*** Extracted information ***

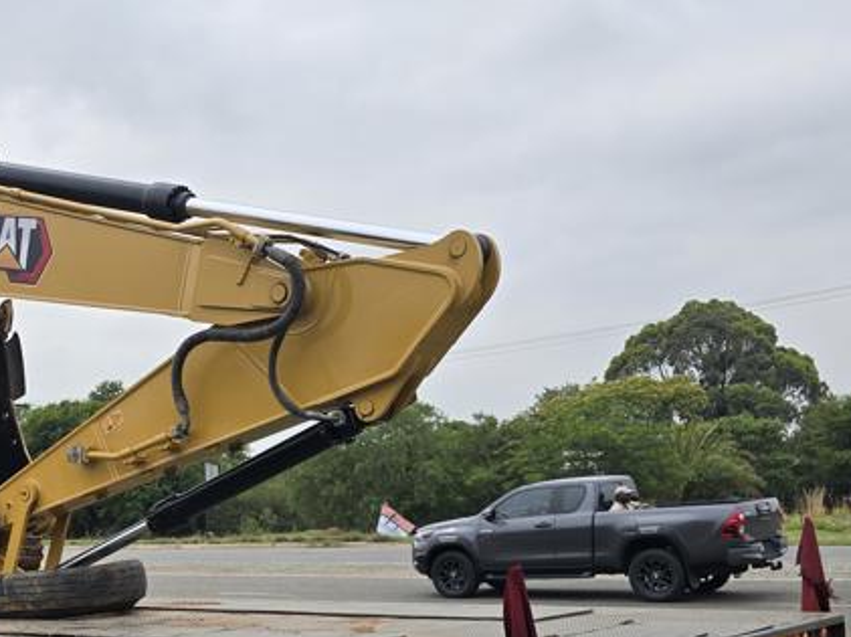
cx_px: 10
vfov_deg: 25.9
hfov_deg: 31.9
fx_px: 1376
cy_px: 449
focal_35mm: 56
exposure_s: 1/792
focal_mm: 6.3
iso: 12
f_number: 1.7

*** End of Extracted information ***

_Requirement_:
Please give back every line above exactly as it stands, without pictures.

_Solution for this exercise_:
cx_px: 10
vfov_deg: 25.9
hfov_deg: 31.9
fx_px: 1376
cy_px: 449
focal_35mm: 56
exposure_s: 1/792
focal_mm: 6.3
iso: 12
f_number: 1.7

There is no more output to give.